Nah, terus doski cuit dah bahwa hanya ‘the one and only’ capres yang gak nunduk waktu bersalaman dengan penguasa! Begini cuitannya:
Hanya satu capres yang tidak menunduk ketika berhadapan dengan penguasa 😊👍🙏 pic.twitter.com/0IUBAq3D1N
— Geisz Chalifah (@GeiszChalifah) October 30, 2023
Walhasil, cuitan Geisz itu langsung disamber sama juru bicara Menteri Pertahanan Prabowo Subianto, Dahnil Anzar Simanjuntak. Dahnil meresponsnya dengan ngebandingin tindakan Anies Baswedan waktu cium tangan Ketum Partai Nasdem, Surya Paloh.
“Gak keren lah model kayak gini. Miskin narasi. Salam menunduk atau cium tangan itu adalah adab orang Indonesia. Itu harus dipertahankan. Seperti yang dilakukan Pak Anies ini,”—Dahnil Anzar Simanjuntak

Hihihihiiii… Bener kata orang-orang tua dulu ya Bang. Cuitan-mu, Harimau-mu.
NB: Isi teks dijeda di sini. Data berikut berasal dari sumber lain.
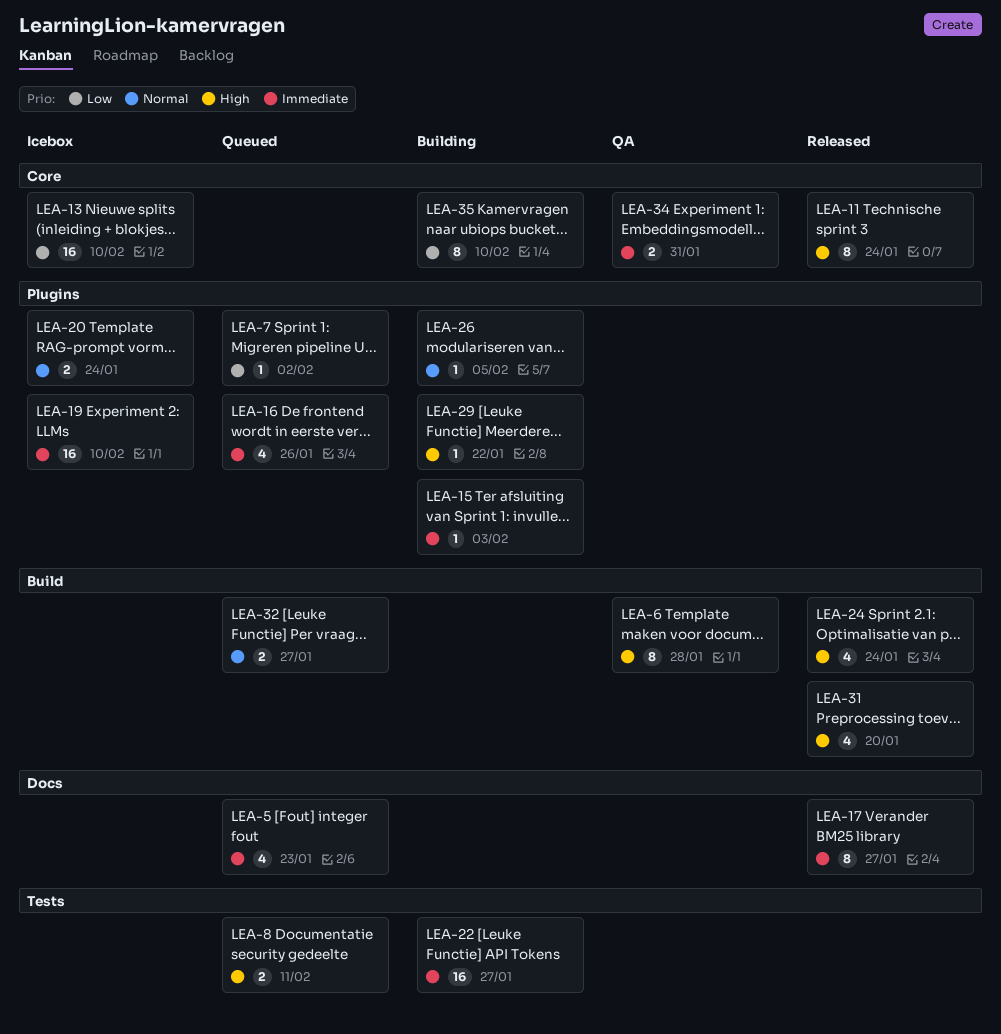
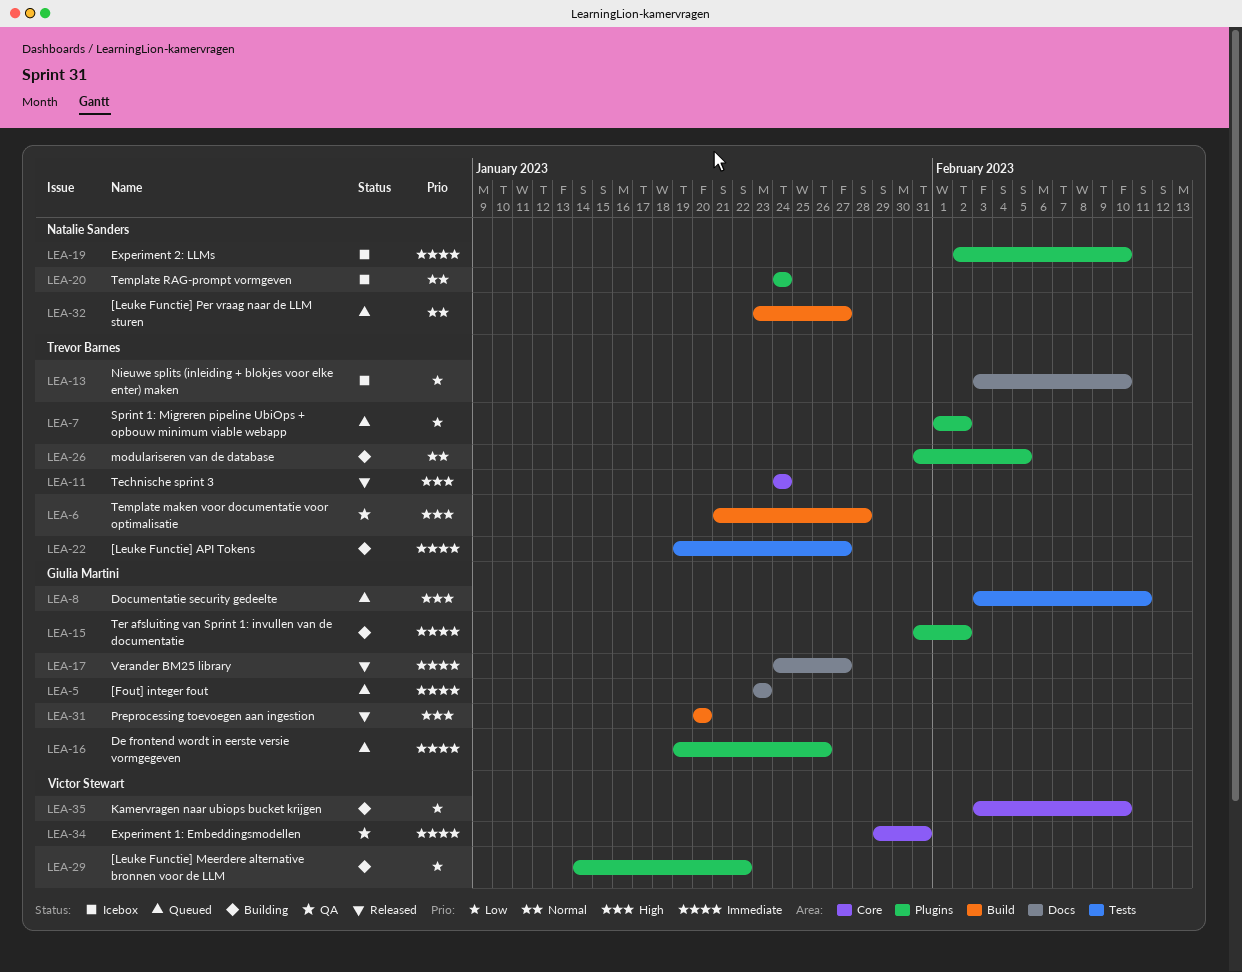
LEA-13, label: Core -> Docs
LEA-15, due: Feb 3 -> Feb 2
LEA-24: present -> none
LEA-29, priority: High -> Low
Hehehe… Gitu dah, Gaes! Baek-baek dah lo kalau maen medsos di era informatika digital kayak skarang.
Well, makan siang Presiden Jokowi with tiga capres itu memicu beragam reaksi, pandangan dan spekulasi politik, Gaes. Yah, beberapa pihak ngerasa bahwa Jokowi kudu jaga netralitasnya as a kepala negara dan pemerintahan, while others ada yang ngeliat pertemuan ini sebagai strategi politik atau ekstrimnya jadi upaya ngebangun dinasti politik. Yang jelas kalau menurut Komar, perdebatan dan perbedaan pandangan ini tuh part of dinamika politik menjelang pemilihan presiden mendatang.
Okay so, kamu ada komentar apa nih? Ikut-ikutan mau kritik atau fine-fine aja? Nyang pasti yang pinter ya komennya. Jangan ada fitnah dan saling ngejelek-jelekin di antara kita dah intinya. Setoedjoeh kan, Gaess?